A possible example of this Halacha is turning off the lights. If a patient is bedridden, and the light either causes him additional discomfort or makes it difficult for him to get the sleep he needs, then, seemingly, it should be permissible to turn off the light with one’s elbow to help the patient. After all, the Torah prohibition of extinguishing on Shabbat applies only to extinguishing a flame to produce a coal; other forms of extinguishing – such as turning off an electric light, which quite obviously does not produce a coal – are forbidden only by force of Rabbinic enactment. Therefore, turning off a light in an unusual manner, such as with one’s elbow, instead of with one’s fingers, should be allowed. The Mishna Berura, however, maintained that this particular case should be treated more stringently, as turning off the light could easily lead to a Torah violation.
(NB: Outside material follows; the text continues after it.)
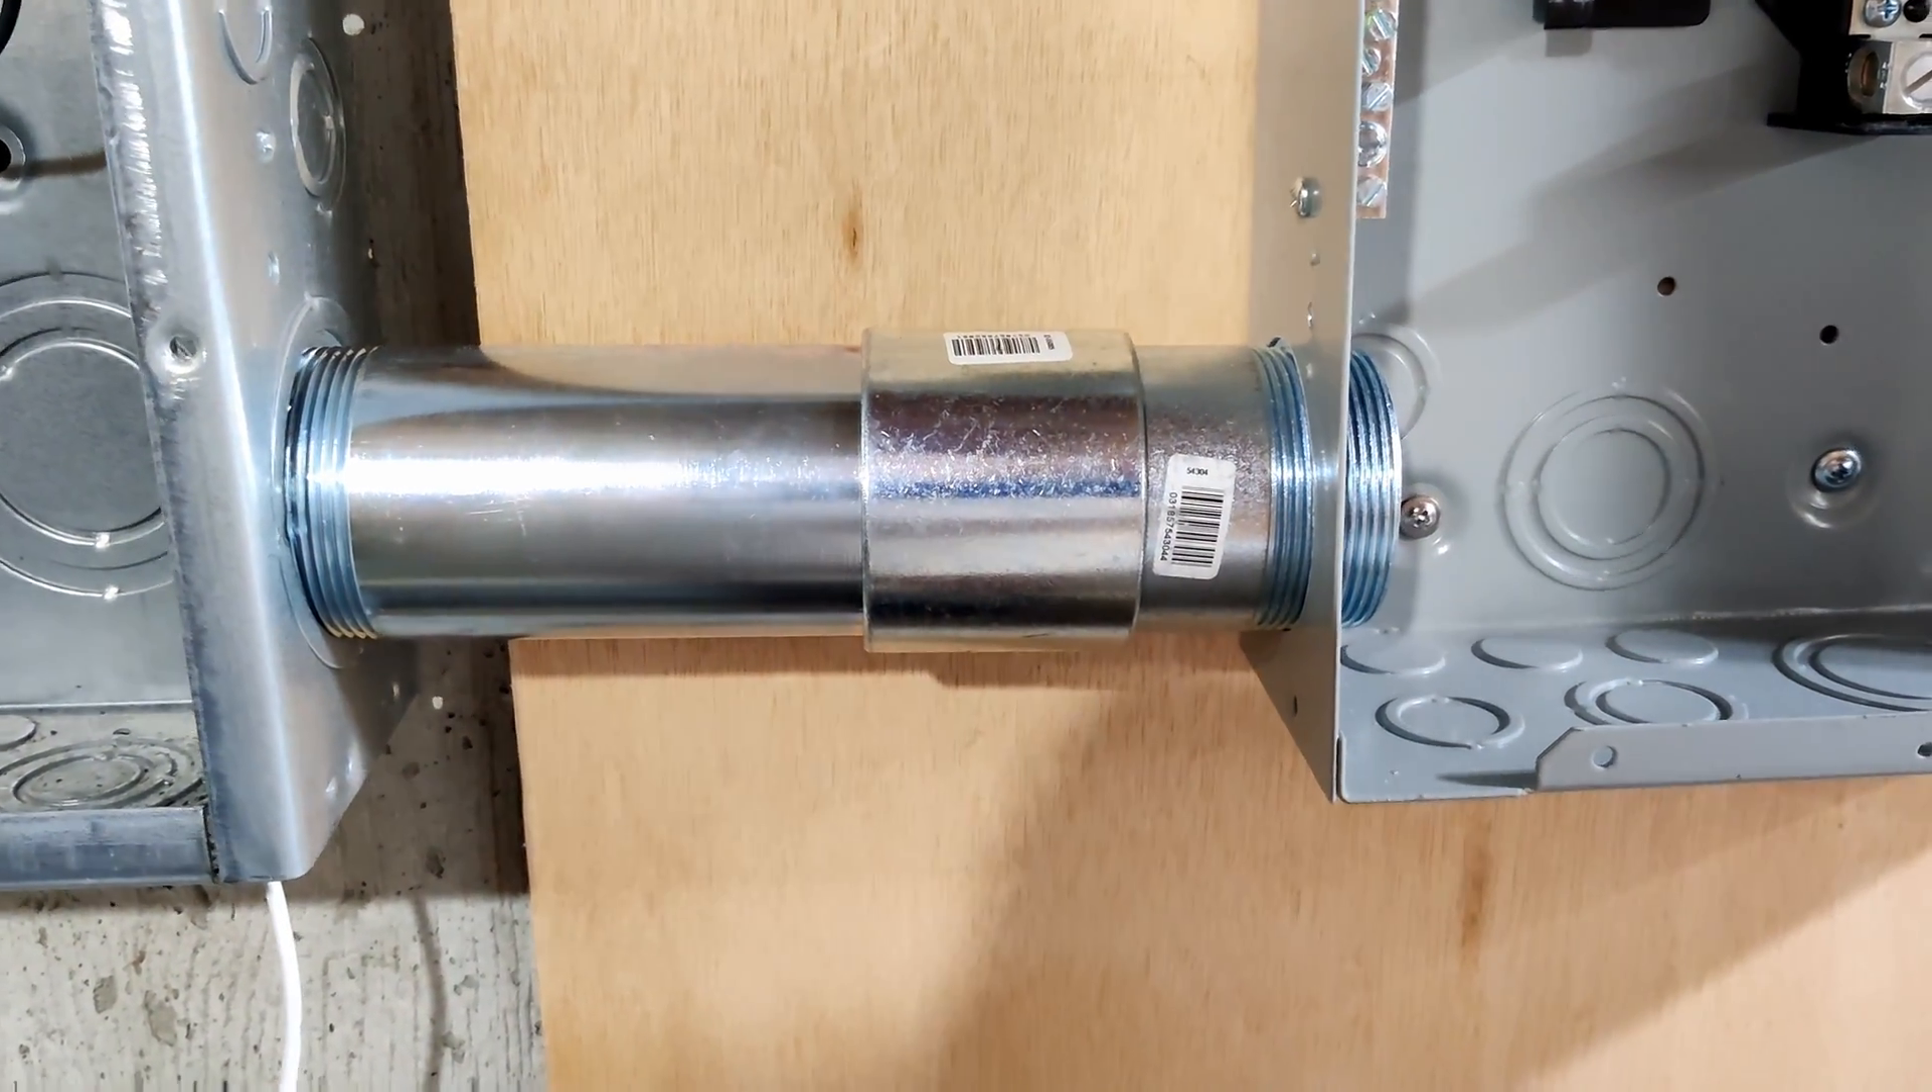But I did manage to get the boxes tied together with the conduit chase nipple here. And it went up to two inch here.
Hacham Ovadia Yosef, in Hazon Ovadia – Shabbat (vol. 1, p. 256), disagrees. In the case of a bedridden patient who is disturbed by the light, according to Hacham Ovadia, it is permissible to turn off the light in an unusual manner, such as with one’s elbow. If a non-Jew is available, it is preferable in such a case to ask a non-Jew to turn off the light. However, if asking a non-Jew is not an option, then it is permissible to turn off the light in an unusual manner.

Summary: If a patient is bedridden, or is ill to the point where he feels weakness throughout his body, and the light causes him additional discomfort or prevents him from sleeping, it is permissible to ask a non-Jew to turn off the light. If this is not possible, then one may turn the light off in an unusual manner, such as with one’s elbow.